I never used "screensharing". But I am aware of "xephyr" and "xnest", display servers you can even use without any video card, headless.


----------



## Birdy (Apr 9, 2020)

This maybe - I haven't tried it out yet: Tox (see the bottom of the page)


----------



## Alain De Vos (Apr 9, 2020)

https://apps.kde.org/krfb/
		


And







						Remote desktop client with RDP, SSH, SPICE, VNC, and X2Go protocol support.
					

Remmina — X2Go, RDP, SSH, SPICE, VNC, and X2Go protocol remote desktop client.




					remmina.org


----------



## 20-100-2fe (Apr 9, 2020)

What is exactly your use case?
For presentations or trainings, a solution such as https://meet.jit.si or BigBlueButton is particularly well suited.
If you want to provide access to servers or VMs without installing anything on the client machine, you should consider Guacamole.
Remmina and the like are more for remote access.


----------



## schrodinger (Apr 10, 2020)

20-100-2fe said:


> What is exactly your use case?
> For presentations or trainings, a solution such as https://meet.jit.si or BigBlueButton is particularly well suited.
> If you want to provide access to servers or VMs without installing anything on the client machine, you should consider Guacamole.
> Remmina and the like are more for remote access.

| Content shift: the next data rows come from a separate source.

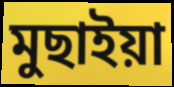
মুছাইয়াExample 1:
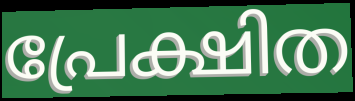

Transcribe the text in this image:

പ്രേക്ഷിത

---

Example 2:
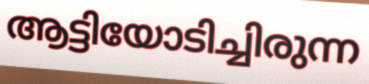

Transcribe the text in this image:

ആട്ടിയോടിച്ചിരുന്ന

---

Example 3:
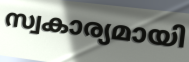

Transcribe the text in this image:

സ്വകാര്യമായി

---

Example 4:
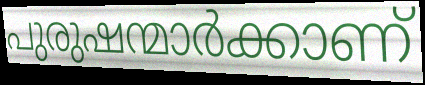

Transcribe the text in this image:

പുരുഷന്മാർക്കാണ്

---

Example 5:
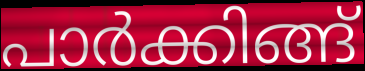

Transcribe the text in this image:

പാർക്കിങ്ങ്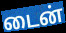
டைன்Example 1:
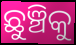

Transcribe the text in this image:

ଛୁଞ୍ଚିକୁ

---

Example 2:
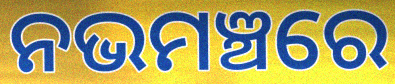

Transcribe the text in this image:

ନଭମଞ୍ଚରେ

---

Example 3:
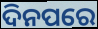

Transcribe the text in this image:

ଦିନପରେ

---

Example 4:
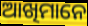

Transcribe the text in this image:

ଆଖିମାନେ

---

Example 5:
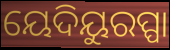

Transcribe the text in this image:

ୟେଦିୟୁରପ୍ପା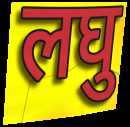
लघुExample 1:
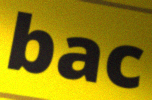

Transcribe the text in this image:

bac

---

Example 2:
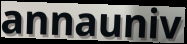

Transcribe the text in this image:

annauniv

Use case is presentations and training. Don't need video but I need audio and to be able to share either my entire desktop or just one application to viewers.


----------



## schrodinger (Apr 10, 2020)

I just tried out Jitsi and it looks perfect. Going to test later on with some groups and see how it goes. Many thanks.


----------



## Alain De Vos (Apr 10, 2020)

Does it depend on your browser ?


----------



## schrodinger (Apr 11, 2020)

In the case of Jitsi it uses the browser. I was happy with either a native app or the browser. I tested with a small group and it worked fine for me but I'll have a bigger audience in a few weeks.


----------



## grahamperrin@ (Feb 16, 2022)

Talky

<https://talky.io/>


----------



## 3301 (Feb 16, 2022)

For me web version of zoom worked perfectly, was able to share 4k screen with decent audio.


----------